▶ [Selected excerpt]:
_ _ _ _ _
In 1853, this House passed the compulsory Vaccination Act against smallpox, which was a great step forward, but that was 50 years after it could have happened. If we look at the literature of the first decade of the 19th century, we find references to the use of the vaccine in England and Australia. I know that for a fact because in the letters of a relative of mine, Mrs Lefroy, the wife of the Reverend Lefroy, who was the next-door neighbour of the Reverend Austen, the father of Jane Austen, we find that she was in correspondence with Dr Jenner as early as 1800. Her obituary in the Reading Mercury in 1804 stated:

“When the vaccine inoculation was discovered, she soon convinced herself of its beneficial effects, and having learned the process, actually inoculated upwards of 800 people with her own hand.”

So there is an instance of how something was available in 1804, yet it was not until 1853 that the House made vaccination compulsory. How many lives could have been saved had it been compulsory for 40 or 50 years before that? That is why there is no excuse not to make vaccinations available, when they have been tested and proven to be efficacious and safe, as soon as possible.
_ _ _ _ _
▶ [Data extracts]:

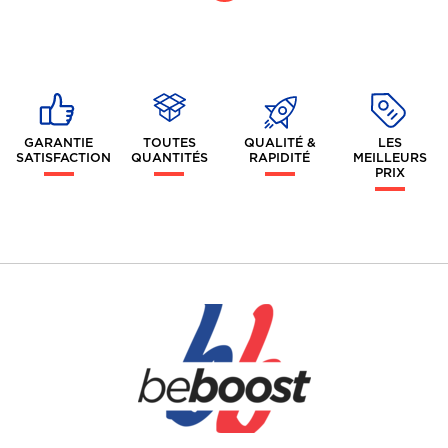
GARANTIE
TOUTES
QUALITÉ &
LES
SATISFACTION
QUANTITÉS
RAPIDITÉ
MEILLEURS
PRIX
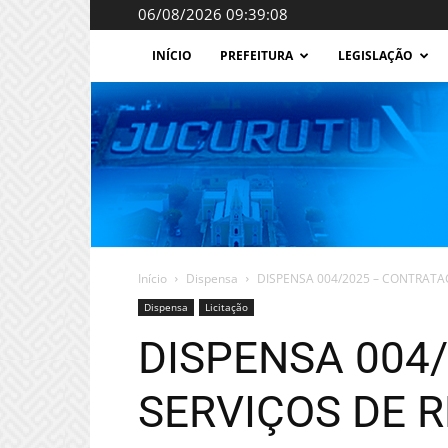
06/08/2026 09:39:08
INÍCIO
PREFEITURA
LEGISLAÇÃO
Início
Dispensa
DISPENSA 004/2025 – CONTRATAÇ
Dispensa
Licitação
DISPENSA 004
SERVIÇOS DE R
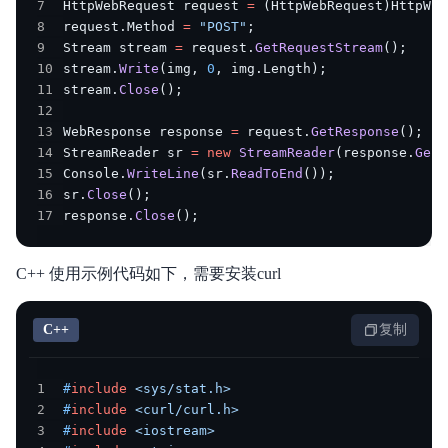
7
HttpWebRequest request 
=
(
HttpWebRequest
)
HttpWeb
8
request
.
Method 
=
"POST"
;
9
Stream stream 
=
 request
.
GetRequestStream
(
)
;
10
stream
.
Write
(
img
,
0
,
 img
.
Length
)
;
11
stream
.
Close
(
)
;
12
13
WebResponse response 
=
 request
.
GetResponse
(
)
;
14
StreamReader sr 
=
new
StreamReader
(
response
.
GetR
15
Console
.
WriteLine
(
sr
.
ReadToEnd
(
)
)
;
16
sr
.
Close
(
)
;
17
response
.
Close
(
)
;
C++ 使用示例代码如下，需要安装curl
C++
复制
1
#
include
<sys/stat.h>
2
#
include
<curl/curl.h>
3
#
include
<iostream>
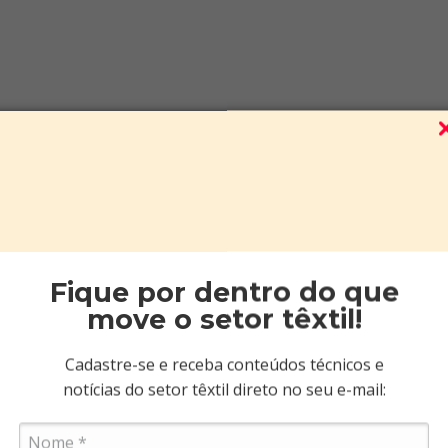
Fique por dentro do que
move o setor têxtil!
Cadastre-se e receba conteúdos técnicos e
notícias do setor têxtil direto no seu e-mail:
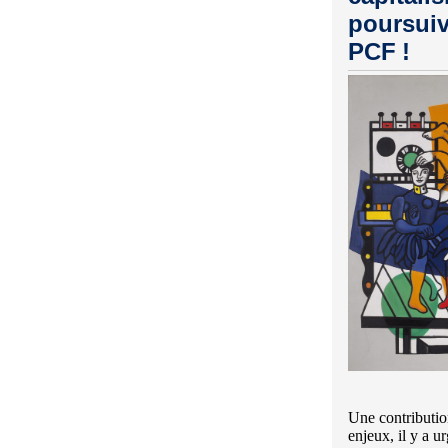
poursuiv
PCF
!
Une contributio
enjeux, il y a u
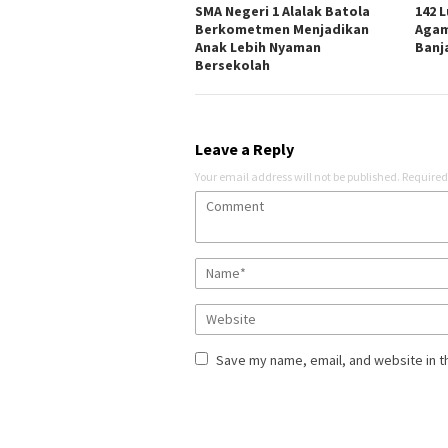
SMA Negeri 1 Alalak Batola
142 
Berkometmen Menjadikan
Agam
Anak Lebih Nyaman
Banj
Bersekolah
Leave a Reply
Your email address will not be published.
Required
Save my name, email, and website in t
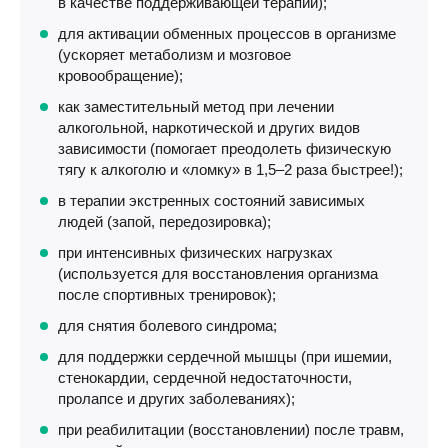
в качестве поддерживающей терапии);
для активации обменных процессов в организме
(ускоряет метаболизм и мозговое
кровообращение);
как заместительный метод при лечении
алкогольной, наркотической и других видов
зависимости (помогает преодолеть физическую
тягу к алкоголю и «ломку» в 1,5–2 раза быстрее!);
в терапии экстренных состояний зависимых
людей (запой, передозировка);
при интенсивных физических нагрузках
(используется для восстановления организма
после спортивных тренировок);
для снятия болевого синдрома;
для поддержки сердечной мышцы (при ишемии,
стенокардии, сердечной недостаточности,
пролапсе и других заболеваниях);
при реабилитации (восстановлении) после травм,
_ _ _ _ _
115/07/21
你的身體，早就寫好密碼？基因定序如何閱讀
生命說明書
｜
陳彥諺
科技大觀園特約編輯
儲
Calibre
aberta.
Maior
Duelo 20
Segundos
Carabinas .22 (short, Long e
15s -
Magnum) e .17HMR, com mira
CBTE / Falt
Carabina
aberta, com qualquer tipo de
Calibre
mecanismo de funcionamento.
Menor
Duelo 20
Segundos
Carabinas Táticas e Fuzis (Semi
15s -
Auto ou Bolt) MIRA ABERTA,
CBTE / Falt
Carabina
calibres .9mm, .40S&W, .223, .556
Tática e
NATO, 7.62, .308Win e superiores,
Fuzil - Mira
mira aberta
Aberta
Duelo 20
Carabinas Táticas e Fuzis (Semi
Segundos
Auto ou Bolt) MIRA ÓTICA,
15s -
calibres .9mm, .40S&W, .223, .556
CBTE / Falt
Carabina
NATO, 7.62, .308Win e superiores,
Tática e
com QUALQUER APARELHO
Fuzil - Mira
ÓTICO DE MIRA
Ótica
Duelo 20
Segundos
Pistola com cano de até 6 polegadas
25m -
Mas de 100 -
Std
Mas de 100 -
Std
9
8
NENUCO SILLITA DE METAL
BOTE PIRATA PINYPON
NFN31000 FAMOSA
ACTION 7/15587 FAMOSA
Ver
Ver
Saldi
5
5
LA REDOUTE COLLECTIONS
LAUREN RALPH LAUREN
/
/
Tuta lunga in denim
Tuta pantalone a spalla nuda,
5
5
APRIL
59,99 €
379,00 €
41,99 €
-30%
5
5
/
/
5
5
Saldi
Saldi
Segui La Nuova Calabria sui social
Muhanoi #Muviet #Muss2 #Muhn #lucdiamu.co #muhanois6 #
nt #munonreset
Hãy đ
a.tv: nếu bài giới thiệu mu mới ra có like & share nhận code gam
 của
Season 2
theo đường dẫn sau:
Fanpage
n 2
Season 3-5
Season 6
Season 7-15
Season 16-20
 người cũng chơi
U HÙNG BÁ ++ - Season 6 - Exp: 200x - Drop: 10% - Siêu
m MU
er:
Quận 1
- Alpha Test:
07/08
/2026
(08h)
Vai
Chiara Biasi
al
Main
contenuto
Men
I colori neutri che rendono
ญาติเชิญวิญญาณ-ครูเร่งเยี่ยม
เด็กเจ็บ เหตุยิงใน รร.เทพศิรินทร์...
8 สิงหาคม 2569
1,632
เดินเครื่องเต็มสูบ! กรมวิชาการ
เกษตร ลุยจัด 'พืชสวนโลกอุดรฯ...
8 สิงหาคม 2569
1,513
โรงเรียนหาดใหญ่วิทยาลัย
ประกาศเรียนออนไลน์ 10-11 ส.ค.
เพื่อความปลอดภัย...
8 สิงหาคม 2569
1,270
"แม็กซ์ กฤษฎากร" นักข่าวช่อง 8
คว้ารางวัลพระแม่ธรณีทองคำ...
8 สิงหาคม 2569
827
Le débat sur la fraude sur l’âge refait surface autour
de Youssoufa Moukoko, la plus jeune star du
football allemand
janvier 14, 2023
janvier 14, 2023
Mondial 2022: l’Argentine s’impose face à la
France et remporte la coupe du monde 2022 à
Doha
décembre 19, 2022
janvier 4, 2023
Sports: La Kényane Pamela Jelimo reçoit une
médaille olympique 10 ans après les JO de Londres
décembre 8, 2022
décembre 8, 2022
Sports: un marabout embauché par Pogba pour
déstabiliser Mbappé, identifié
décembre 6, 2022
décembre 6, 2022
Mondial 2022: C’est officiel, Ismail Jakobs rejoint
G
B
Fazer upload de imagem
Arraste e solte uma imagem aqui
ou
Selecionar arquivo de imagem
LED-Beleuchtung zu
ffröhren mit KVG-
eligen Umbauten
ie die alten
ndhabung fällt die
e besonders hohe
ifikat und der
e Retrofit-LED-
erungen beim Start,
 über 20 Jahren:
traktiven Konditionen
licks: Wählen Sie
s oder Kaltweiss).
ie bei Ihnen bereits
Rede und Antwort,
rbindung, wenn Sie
_ _ _ _ _
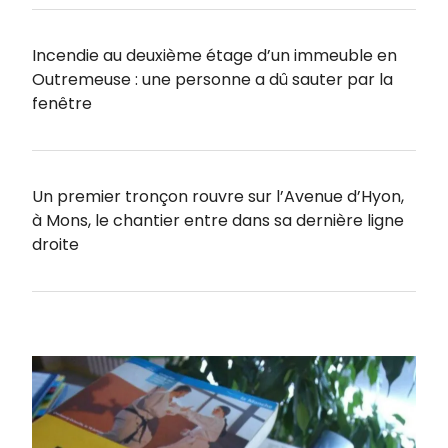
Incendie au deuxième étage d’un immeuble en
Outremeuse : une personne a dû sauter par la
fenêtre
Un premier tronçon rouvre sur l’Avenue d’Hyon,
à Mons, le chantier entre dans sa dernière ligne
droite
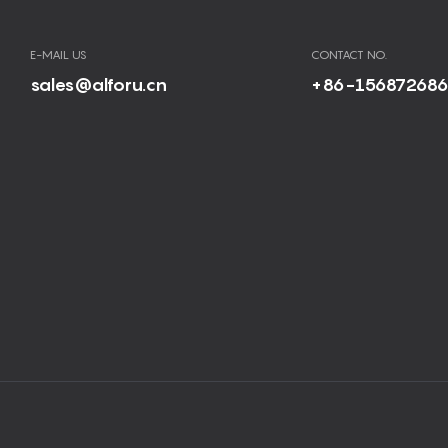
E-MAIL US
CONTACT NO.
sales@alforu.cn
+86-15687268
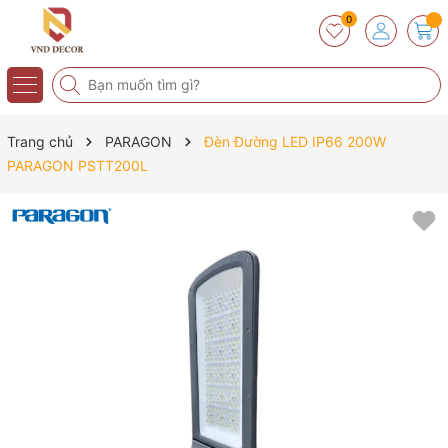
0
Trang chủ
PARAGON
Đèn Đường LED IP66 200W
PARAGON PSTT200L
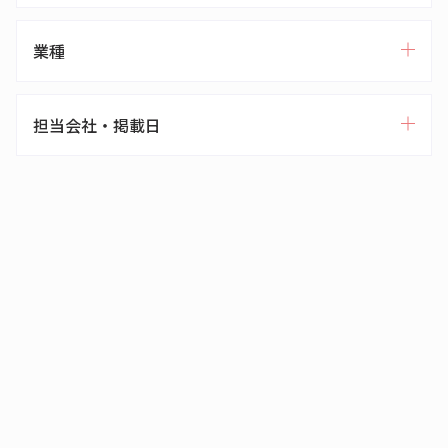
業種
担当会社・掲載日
_ _ _ _ _
▶ [Aim of the task]: Reproduce the entire passage about compulsory smallpox vaccination word for word, keeping its punctuation and paragraph breaks.

▶ [Answer space]:
In 1853, this House passed the compulsory Vaccination Act against smallpox, which was a great step forward, but that was 50 years after it could have happened. If we look at the literature of the first decade of the 19th century, we find references to the use of the vaccine in England and Australia. I know that for a fact because in the letters of a relative of mine, Mrs Lefroy, the wife of the Reverend Lefroy, who was the next-door neighbour of the Reverend Austen, the father of Jane Austen, we find that she was in correspondence with Dr Jenner as early as 1800. Her obituary in the Reading Mercury in 1804 stated:

“When the vaccine inoculation was discovered, she soon convinced herself of its beneficial effects, and having learned the process, actually inoculated upwards of 800 people with her own hand.”

So there is an instance of how something was available in 1804, yet it was not until 1853 that the House made vaccination compulsory. How many lives could have been saved had it been compulsory for 40 or 50 years before that? That is why there is no excuse not to make vaccinations available, when they have been tested and proven to be efficacious and safe, as soon as possible.